Photograph by Matthew O'Shea
Paul J. D’Agrosa’s legal ambition bloomed in the sixth grade, when a social-studies teacher had the class role-play articles from the newspaper. “I found an article about a guy who got caught robbing a gas station,” D’Agrosa recalls, “and I wanted to be the defense attorney. People read about a crime and right away assume the person’s guilty. I remember thinking, ‘It would be a lot easier to be the prosecutor. It would be much harder to defend the underdog.’”
He hesitates: “I don’t want to get Freudian, but I was the youngest of three boys. My brothers were always bigger, stronger, better athletes—no, don’t print that, they’ll love it—but ... maybe I was always that underdog.”
Arguing for someone else’s innocence gave D’Agrosa the imaginary cape he needed. His classmates found his client not guilty, and he realized what a thrill it was to persuade people.

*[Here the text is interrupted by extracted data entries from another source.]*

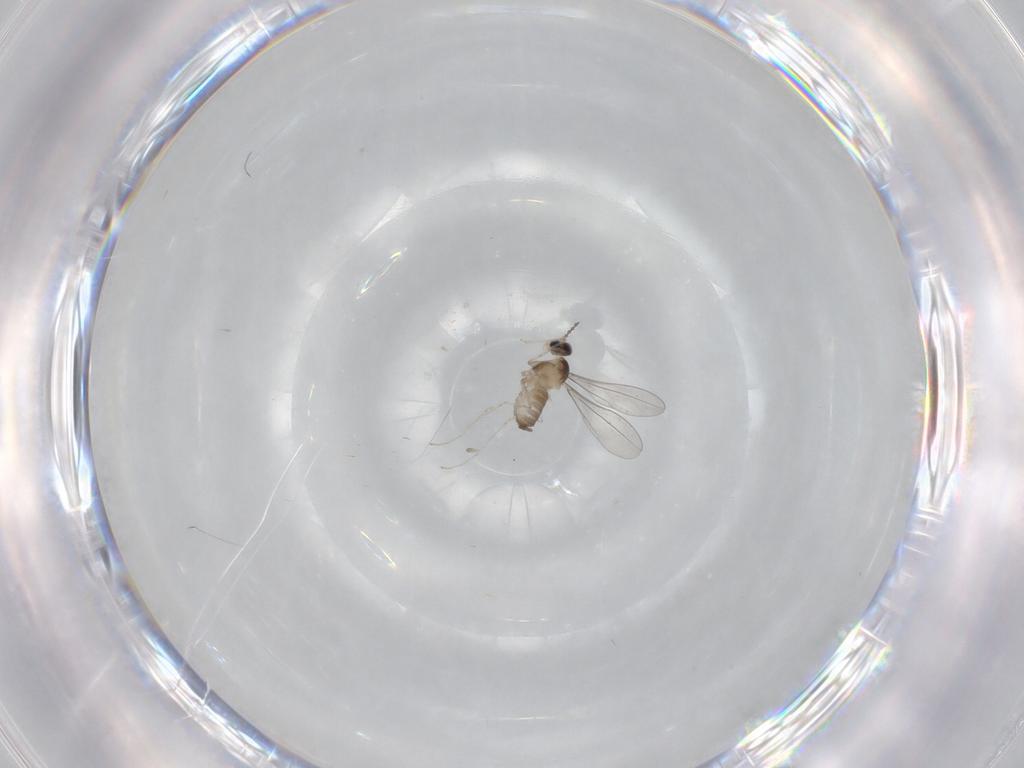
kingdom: Animalia
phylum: Arthropoda
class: Insecta
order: Diptera
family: Cecidomyiidae
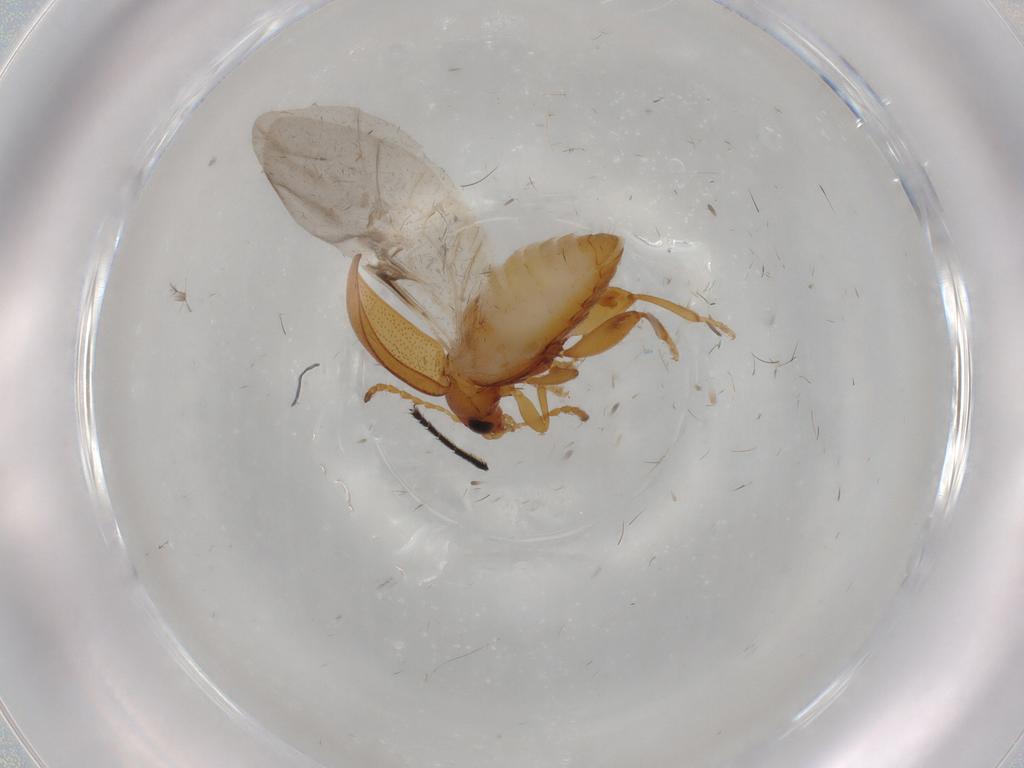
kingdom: Animalia
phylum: Arthropoda
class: Insecta
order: Coleoptera
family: Chrysomelidae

After graduating from the Saint Louis University School of Law, he became a public defender, then clerked in the Missouri Court of Appeals. Now in private practice with Don Wolff, he defends the guilty and the innocent alike. “For a lawyer not to do the best job they can do because they want to reach a moral conclusion—to me, that is inexcusable,” he says. “I try not to be judgmental” (an odd but noble goal for a man who serves as the municipal judge for Olivette and Northwoods, the provisional judge for University City and the prosecuting attorney for Arnold). “You have to remember you are not perfect yourself.”
So what’s the worst thing he’s ever done?
“Once, when I was in that stage parents would call pyromania, a neighborhood friend and I found a pack of matches,” he says. “We were just goofing around behind my house, lighting a pile of brush and trying to stomp it out. The fire got out of control, and we panicked and ran away. That was pretty bad.”
Luckily a neighbor saw the flames and grabbed his garden hose. Later, D’Agrosa’s mother pulled him aside and demanded the truth. “I remember looking her in the eye and telling her the truth, and it was this huge lesson: You take responsibility for your own conduct, no matter what the consequences.” He pauses. “That certainly got the pyromania out of my system.”
Today D’Agrosa plays with fire only in the courtroom—and there the risks are calculated. “I’m pretty conservative in my personal life,” he says. “I’m not a reckless person.” He still lives in U. City, where he grew up, and where his mother, sister and brother also live. His family belongs to Christ the King (where D’Agrosa catches heat from fellow parishioners for the clients he defends), and his wife teaches Spanish at a U. City grade school, to students about the age D’Agrosa was when he first presumed a man’s innocence.
Most dramatic moment in court: On cross-examination, the witness admitted she was lying.
Meanest thing a judge ever said to me: “If you say one more word, I’m gonna lock you up!”
Least favorite kind of case: My client is intoxicated, goes into a 7-Eleven around the corner from his house, pulls a knife and robs the clerk. She remembers him because they went to high school together. The police go to his house and find him hiding in the basement, under a mattress. They recover the knife. My client confesses both orally and in writing. Then he refuses to accept the minimum sentence and demands a trial. He now says he didn’t rob the 7-Eleven; the police coerced the confession. I have to get in front of a jury and argue his innocence.
Greatest triumph: I represented a young man who had a seizure disorder that caused him to freeze, sometimes in midsentence. His eyes remained open, and he retained some motor skills. He was licensed to drive a car, as his seizures were controlled with medication. Certain situations caused the seizures to occur, such as extreme heat or stress. One very hot day, he drove his SUV away from the Galleria. He’d had surgery the previous day and wasn’t feeling well. He had a seizure while driving down Brentwood. His foot remained on the gas, his hands on the steering wheel. His car plowed into the back of another car, pushed it out of the way and continued. He ran into two more cars and, tragically, killed two people. He was thrown from his vehicle after it flipped over.
He was charged with murder or, in the alternative, manslaughter. The prosecution thought he was drunk or on drugs and had purposely left the scene of the initial collision, thereby causing the second collision and deaths. Best-case scenario: manslaughter—he was criminally negligent. Worst-case scenario: felony murder—he intentionally drove in a reckless manner, purposely left the scene of the initial accident and then caused two deaths. Either way, they never accepted that he had no recollection of the events. They couldn’t explain why he was driving like a maniac. The blood tests were negative for alcohol or drugs. He didn’t have any warrants for his arrest. Nobody was chasing him.
His neurologist was from Washington University medical school. He testified, and his opinion was that my client suffered a seizure. He appeared conscious, alert and “operating” his car—but in fact, while he could grip the wheel and keep his foot pressed on the gas pedal, he was unconscious. The prosecution had no rebuttal for this opinion.
The jury acquitted him of all charges. He hugged me at counsel table after the verdicts were read—he cried like a baby and thanked me for saving his life.